Lilah blinks. "I scare you. Me. The five-foot-four art student who cries at sad commercials." Her comment makes me smile.
"Yes."
"How?"
"Because you make me feel things I can't control. Think about things I can't plan. I want things I can't calculate the outcome for." I stay near the door, maintaining distance. "I've spent my entire life creating order. Solving problems. Maintaining control. And you, you're the opposite of all of that. You're chaotic, emotional and spontaneous. You terrify me."
"So you avoided me."
"So I avoided you. Because it was easier than admitting that I don't know how to be around you without losing the control I've worked so hard to maintain."
She's quiet for a long moment, studying me with those dark beautiful eyes.
"That's the most honest thing anyone's said to me in years."
"Yeah, well. Honesty is uncomfortable. I hate it," I tell her, because I don’t like things like this, this isn’t me, and she’s already making me feel uncomfortable outside of my safety box.
"But you did it anyway," she says.
"Seemed like the only option that might get you to let me help you."
She laughs, actually laughs and the sound does something dangerous to my carefully controlled heart. What is happening?
"Okay. You can help. But ground rules."
I thought maybe she would mention something about what I’ve just said, but she probably doesn’t want to stress me out more than I already am.
"I'm listening."
"One: Don't try to organize my chaos. I know it looks messy, but I know where everything is."
"Noted." Even though it's taking everything in me to clean up, or at least make a system for her.
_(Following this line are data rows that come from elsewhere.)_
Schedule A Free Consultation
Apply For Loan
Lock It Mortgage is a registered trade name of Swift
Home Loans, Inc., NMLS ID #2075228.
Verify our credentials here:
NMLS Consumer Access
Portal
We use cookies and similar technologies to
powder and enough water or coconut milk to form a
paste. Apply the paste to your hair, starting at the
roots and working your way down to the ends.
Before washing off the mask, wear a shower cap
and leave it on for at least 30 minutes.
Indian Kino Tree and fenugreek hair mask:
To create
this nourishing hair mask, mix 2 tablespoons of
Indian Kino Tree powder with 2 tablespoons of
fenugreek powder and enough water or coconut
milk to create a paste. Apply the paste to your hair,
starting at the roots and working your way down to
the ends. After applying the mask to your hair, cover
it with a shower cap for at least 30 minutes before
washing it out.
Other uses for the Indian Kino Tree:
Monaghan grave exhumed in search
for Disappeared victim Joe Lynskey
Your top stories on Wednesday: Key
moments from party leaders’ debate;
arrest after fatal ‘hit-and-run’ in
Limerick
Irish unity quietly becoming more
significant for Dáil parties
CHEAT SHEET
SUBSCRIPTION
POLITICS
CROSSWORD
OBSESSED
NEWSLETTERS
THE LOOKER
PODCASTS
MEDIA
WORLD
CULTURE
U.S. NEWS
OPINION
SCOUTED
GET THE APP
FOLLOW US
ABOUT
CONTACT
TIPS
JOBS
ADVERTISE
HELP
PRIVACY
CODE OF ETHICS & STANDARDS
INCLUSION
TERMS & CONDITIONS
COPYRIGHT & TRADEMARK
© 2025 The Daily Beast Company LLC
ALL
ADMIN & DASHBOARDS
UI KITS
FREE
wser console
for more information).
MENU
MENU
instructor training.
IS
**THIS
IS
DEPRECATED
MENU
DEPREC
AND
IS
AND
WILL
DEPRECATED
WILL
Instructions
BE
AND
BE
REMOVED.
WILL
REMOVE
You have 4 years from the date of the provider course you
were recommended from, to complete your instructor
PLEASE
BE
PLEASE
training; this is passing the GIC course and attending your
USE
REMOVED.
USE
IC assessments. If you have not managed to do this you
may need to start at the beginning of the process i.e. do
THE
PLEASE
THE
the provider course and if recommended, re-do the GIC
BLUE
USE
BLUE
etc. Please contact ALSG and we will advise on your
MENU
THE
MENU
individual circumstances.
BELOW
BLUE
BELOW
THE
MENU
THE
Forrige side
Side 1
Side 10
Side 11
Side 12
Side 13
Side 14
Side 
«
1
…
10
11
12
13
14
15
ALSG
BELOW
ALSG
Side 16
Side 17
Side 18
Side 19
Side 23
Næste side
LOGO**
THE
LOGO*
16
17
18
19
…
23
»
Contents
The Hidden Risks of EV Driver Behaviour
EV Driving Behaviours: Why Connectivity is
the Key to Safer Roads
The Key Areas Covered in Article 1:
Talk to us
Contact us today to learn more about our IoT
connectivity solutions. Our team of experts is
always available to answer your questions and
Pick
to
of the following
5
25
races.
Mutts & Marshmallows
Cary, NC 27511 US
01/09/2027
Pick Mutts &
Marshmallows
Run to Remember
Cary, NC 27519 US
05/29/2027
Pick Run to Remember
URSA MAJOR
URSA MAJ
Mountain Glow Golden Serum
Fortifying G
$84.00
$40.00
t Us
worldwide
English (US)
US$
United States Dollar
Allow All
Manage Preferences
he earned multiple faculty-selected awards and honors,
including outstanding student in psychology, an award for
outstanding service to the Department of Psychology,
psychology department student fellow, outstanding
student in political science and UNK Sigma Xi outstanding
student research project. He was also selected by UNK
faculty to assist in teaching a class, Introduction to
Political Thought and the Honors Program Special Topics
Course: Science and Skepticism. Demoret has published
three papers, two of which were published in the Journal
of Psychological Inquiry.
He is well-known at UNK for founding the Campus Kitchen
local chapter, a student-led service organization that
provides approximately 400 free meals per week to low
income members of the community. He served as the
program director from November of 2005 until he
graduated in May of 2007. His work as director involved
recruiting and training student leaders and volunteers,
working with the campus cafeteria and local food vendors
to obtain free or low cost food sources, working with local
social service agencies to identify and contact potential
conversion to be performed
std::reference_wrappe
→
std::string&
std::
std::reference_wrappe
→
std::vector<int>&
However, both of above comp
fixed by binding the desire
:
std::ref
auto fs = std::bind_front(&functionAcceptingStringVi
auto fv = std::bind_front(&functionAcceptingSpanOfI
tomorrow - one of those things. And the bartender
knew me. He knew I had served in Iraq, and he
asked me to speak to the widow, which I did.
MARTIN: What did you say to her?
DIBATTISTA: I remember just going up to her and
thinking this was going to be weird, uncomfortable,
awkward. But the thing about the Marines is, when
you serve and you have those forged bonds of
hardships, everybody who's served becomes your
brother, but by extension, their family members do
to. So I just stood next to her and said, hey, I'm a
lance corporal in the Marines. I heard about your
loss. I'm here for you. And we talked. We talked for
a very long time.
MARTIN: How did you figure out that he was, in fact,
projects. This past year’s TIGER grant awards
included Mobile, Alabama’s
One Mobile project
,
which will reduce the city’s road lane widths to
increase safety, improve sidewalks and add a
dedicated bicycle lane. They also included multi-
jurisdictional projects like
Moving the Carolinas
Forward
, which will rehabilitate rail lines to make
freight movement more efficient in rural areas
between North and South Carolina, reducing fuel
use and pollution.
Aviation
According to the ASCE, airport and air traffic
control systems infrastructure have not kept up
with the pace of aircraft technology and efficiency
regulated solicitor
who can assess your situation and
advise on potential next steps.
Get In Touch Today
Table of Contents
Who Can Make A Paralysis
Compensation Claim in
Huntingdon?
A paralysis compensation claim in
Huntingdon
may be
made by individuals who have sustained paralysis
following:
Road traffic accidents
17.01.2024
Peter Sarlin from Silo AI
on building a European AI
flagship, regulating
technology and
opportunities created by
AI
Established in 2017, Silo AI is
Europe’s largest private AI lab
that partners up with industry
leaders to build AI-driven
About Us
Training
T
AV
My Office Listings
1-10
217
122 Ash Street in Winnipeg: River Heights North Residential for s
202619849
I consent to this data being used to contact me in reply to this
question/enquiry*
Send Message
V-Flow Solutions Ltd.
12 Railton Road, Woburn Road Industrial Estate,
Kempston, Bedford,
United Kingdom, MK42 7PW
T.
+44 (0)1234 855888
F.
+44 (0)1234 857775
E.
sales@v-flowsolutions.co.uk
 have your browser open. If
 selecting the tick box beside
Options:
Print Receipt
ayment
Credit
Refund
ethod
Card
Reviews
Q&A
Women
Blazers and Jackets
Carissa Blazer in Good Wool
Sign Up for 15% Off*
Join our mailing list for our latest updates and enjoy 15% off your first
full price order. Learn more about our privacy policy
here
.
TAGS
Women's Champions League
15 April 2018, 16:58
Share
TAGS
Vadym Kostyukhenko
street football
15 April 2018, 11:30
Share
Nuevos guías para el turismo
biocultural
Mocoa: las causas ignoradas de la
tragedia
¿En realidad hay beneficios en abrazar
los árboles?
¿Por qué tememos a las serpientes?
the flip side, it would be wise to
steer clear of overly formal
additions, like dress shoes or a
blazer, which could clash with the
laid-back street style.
"Two: Don't treat this like a business project. Art isn't about optimization and efficiency. Sometimes the messy path is the right path."
"That goes against everything I believe, but okay."
"Three: If you're going to be here, be here. No half-assing it because you're scared. Either commit to helping me or leave now."
"I'm committed."
"Even if it's messy? Even if it's emotional? Even if it makes you uncomfortable?" The questions keep coming, and I quickly answer so she can take a breath.
"Especially then. Because uncomfortable usually means growth. Or so my therapist tells me."
"You have a therapist?" She looks at me in surprise.
"Everyone should have a therapist. Mine specializes in control issues and perfectionism." I pull out my phone. "Should we start with an inventory of salvageable materials?"
"No. We start with coffee. Real coffee, not whatever cafeteria sludge you probably drink." She grabs her jacket. "Come on. There's a place off campus. We'll talk about strategy there."
"I thought you hated plans," I joke with her .
"I hate boring plans. Your plans are annoyingly effective. There's a difference."
We leave the studio and head off campus. She talks the entire walk, about art, about her vision for the show, about how violated she feels that someone destroyed her work.
I listen. Actually listen. Not planning my response or calculating solutions. Just hearing her.